The strip where St. Charles Avenue meets Girod Street in the Warehouse District recently has morphed into a small restaurant row. There's the high-profile anchor Herbsaint, a smaller, under-the-radar Italian restaurant, Cibugnu, and the latest addition: Marcello's Restaurant and Wine Bar. Located in the space formerly occupied by Le Chat Noir, the restaurant's decor of wine racks and bottles and black-and-white tiles help the space retain the jovial elegance associated with the cabaret. (The theater's art deco-style black cat tile work is still on the front doorstep.)

  The restaurant is divided into distinctive alcoves: a front dining room, perfect for watching passersby through tall picture windows; a glossy, dark-wood bar; and a cavernous rear dining space lined with racks of wine bottles. There's space to accommodate family celebrations and solo imbibers with equal grace. Service is attentive though a touch flighty, with occasional lagging wait times and vanishing staff making some meals feel oddly disjointed.

  The restaurant's wine market is one of its more distinctive and impressive features. It allows diners to choose a bottle from the vast selection and enjoy it with their meal without typical restaurant markups. For oenophiles, it's a bacchanalian paradise. For those not interested in choosing between the Caymus Napa Valley and the Chateau Montelena cabernet sauvignons, there's a decent selection of beer and cocktails, and the clove-tinged, citrusy bitters of the housemade arancio speziato (spicy orange) Negroni make for a late summer refresher.

  In a city better known for Creole-Italian favorites than rustic Italian fare, Marcello's has little in common with New Orleans' sea of often hackneyed "red gravy" options. The menu is full of familiar Italian comfort food classics — eggplant caponata, veal scaloppine, calamari fritti — that are prepared in a way that reveals new layers of texture and flavor with each plate. The dishes are rustic and refined, particularly the smaller offerings and salads, which effectively balance the entrees' hearty surpluses of meat-and-starch with bits of crisp greenery.

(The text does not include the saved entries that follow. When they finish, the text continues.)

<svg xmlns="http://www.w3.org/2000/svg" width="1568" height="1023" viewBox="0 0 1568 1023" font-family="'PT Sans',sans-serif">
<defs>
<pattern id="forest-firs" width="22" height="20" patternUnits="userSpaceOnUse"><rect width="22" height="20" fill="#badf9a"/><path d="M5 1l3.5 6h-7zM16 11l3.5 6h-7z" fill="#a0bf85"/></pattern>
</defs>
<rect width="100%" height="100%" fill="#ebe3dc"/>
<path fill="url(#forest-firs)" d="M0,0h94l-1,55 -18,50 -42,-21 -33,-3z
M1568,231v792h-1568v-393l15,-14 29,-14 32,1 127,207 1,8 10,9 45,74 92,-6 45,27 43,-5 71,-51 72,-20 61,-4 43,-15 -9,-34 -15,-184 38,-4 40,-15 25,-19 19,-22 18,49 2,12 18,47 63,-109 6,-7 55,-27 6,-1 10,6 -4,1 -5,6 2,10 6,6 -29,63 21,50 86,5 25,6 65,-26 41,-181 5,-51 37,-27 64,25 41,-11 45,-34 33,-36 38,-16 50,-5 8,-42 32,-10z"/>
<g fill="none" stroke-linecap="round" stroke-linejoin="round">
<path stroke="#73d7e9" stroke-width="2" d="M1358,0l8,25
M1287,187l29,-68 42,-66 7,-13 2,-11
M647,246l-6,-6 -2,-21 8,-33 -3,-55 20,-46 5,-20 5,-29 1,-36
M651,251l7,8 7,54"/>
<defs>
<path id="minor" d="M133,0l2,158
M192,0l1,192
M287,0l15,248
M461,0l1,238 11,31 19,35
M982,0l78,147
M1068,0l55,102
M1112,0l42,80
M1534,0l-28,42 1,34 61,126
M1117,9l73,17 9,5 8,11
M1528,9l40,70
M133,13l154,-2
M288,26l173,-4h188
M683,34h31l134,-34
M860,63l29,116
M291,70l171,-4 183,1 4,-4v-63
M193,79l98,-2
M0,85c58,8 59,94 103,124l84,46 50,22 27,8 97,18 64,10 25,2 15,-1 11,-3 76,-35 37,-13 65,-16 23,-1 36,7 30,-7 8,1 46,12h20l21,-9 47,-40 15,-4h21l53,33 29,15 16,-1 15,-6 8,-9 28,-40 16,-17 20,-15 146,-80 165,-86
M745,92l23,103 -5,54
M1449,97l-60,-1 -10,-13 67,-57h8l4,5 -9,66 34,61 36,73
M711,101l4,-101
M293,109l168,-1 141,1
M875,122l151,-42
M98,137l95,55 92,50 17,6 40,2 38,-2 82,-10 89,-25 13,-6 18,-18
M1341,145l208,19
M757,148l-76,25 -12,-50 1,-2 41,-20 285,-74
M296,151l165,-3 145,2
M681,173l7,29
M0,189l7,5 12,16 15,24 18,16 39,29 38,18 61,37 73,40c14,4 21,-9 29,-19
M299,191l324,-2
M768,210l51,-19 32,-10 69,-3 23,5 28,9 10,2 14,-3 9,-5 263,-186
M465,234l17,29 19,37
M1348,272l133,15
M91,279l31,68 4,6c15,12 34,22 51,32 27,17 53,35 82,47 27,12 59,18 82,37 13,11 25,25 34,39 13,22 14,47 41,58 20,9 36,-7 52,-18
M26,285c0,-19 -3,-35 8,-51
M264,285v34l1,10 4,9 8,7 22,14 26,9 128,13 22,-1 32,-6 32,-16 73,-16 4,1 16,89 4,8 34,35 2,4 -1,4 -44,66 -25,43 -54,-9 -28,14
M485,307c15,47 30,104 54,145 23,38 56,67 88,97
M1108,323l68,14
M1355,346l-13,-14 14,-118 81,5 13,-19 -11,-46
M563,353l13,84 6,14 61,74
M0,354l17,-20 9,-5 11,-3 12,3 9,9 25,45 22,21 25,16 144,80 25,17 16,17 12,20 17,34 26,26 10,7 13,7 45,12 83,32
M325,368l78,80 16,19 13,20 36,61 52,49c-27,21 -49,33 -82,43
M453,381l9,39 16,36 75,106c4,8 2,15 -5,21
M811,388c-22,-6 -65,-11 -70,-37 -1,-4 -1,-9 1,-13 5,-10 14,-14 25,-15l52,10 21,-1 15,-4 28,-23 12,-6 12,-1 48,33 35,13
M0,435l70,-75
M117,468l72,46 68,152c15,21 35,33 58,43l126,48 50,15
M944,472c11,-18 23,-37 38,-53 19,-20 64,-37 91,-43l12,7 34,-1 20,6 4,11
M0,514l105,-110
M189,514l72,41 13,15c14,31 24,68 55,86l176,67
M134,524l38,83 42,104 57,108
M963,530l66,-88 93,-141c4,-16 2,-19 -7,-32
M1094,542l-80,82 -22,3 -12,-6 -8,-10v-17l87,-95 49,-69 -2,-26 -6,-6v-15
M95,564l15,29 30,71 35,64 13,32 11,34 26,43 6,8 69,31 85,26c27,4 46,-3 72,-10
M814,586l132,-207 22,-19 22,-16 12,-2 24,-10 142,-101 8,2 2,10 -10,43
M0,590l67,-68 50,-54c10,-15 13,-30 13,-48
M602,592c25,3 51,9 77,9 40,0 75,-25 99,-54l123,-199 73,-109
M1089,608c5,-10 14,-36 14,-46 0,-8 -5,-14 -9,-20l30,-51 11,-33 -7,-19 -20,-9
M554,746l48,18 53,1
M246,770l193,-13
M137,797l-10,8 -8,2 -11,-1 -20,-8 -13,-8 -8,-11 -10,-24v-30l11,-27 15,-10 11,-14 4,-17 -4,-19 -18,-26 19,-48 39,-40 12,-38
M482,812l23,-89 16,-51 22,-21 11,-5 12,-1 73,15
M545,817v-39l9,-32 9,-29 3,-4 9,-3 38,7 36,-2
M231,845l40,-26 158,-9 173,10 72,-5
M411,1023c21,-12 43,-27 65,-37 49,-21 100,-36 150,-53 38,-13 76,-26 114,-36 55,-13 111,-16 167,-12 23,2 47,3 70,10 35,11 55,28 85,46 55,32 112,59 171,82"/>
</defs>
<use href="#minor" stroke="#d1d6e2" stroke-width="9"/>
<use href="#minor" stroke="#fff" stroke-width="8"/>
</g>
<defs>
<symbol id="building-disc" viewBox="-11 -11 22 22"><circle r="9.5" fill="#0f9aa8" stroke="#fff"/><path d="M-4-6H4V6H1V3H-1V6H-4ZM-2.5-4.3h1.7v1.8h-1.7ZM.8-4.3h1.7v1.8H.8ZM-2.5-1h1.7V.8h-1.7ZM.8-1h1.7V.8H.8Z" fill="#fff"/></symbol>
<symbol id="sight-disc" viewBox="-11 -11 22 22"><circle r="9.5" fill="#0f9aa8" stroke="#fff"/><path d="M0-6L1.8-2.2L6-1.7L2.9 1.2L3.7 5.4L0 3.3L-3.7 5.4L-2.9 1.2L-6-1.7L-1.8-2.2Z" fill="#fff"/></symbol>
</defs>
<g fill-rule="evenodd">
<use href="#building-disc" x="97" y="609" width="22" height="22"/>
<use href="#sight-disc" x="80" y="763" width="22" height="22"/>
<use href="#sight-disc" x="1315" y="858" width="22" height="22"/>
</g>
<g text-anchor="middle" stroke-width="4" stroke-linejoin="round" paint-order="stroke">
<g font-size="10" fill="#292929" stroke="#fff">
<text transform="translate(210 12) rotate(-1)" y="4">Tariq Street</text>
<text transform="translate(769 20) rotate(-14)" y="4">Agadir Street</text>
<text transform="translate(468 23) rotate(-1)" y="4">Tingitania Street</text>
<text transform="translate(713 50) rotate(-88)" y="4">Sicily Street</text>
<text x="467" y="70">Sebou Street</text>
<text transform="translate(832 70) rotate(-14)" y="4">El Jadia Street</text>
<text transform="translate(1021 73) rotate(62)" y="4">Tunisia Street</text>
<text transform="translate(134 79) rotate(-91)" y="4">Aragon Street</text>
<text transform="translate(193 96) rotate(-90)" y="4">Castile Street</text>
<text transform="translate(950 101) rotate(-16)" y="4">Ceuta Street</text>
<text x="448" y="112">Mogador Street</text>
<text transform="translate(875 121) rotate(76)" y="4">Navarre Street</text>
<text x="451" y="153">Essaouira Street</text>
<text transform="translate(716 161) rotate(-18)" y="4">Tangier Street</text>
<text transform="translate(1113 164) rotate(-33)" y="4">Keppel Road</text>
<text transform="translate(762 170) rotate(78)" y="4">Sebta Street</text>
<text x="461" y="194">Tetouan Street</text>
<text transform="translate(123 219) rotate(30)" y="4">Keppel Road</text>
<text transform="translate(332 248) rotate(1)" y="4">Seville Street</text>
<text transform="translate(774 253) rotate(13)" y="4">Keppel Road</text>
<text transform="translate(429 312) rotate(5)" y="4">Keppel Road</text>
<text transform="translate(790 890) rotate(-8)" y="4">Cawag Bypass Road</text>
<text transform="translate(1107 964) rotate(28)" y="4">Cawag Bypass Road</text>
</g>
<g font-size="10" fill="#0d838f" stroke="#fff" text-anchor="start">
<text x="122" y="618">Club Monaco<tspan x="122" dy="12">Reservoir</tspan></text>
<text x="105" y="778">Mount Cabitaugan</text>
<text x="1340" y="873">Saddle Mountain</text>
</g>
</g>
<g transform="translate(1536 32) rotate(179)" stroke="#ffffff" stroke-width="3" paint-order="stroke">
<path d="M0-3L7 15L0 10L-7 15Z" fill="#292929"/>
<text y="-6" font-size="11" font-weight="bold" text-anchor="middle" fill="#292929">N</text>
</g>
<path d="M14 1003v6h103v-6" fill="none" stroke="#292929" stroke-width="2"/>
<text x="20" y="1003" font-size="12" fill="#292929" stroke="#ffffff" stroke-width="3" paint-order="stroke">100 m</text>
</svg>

  The crab and fennel salad is pricey at $19 but a delightful splurge. The crab alone makes the salad worth every penny, with a snowy white color and sea-fresh taste that is both sweet and briny. It's paired nicely with the salad's push and pull of bitter and supple, with fried capers providing an acidic burst against the juiciness of julienned apple and the fennel's licorice notes. The sea scallops are plump and tender with a perfect sear, nestled on top of crunchy arugula and punchy orange supremes. The mista salad, which can hold its own as a main dish or accompany an entree, is curiously colorful, topped with the kind of finely minced olive salad usually piled on muffulettas. The salad's eggplant croutons are a welcome, poppable treat, and could be a buy-in-bulk bagged snack.

  Entrees are a collection of rustic Italian favorites, arriving well portioned and generally well-seasoned if light on salt. The Marsala pork cheek dish is a robust introduction for those unfamiliar with this often overlooked cut of pig, which is slowly braised until fork-tender and has both a gelatinous shimmer and deep pork flavor. Marcello's chicken cacciatore easily could have come from an Italian grandmother's country kitchen, offering the kind of stick-to-your-ribs appeal that could induce homesickness.

  A bowl full of dreamily cooked pappardelle steals the show in a dish full of showstoppers — lightly crisped pancetta, charred Brussels sprouts — with ribbons of al dente pasta tossed in peppery Parmesan carbonara.

  Marcello's caters to the nearby suit-and-tie lunch crowd with a number of reasonably priced panini options at lunch. There's an Italian dip sandwich with wagyu beef and sinus-clearing horseradish aioli ($13) and the "after school special," which pairs a prosciutto-lined grilled cheese sandwich with a bowl of creamy tomato soup ($11).

  Marcello's is a top-notch option for old-school Italian fine dining, unafraid to set the standard for a sophisticated, loosen-your-belt meal.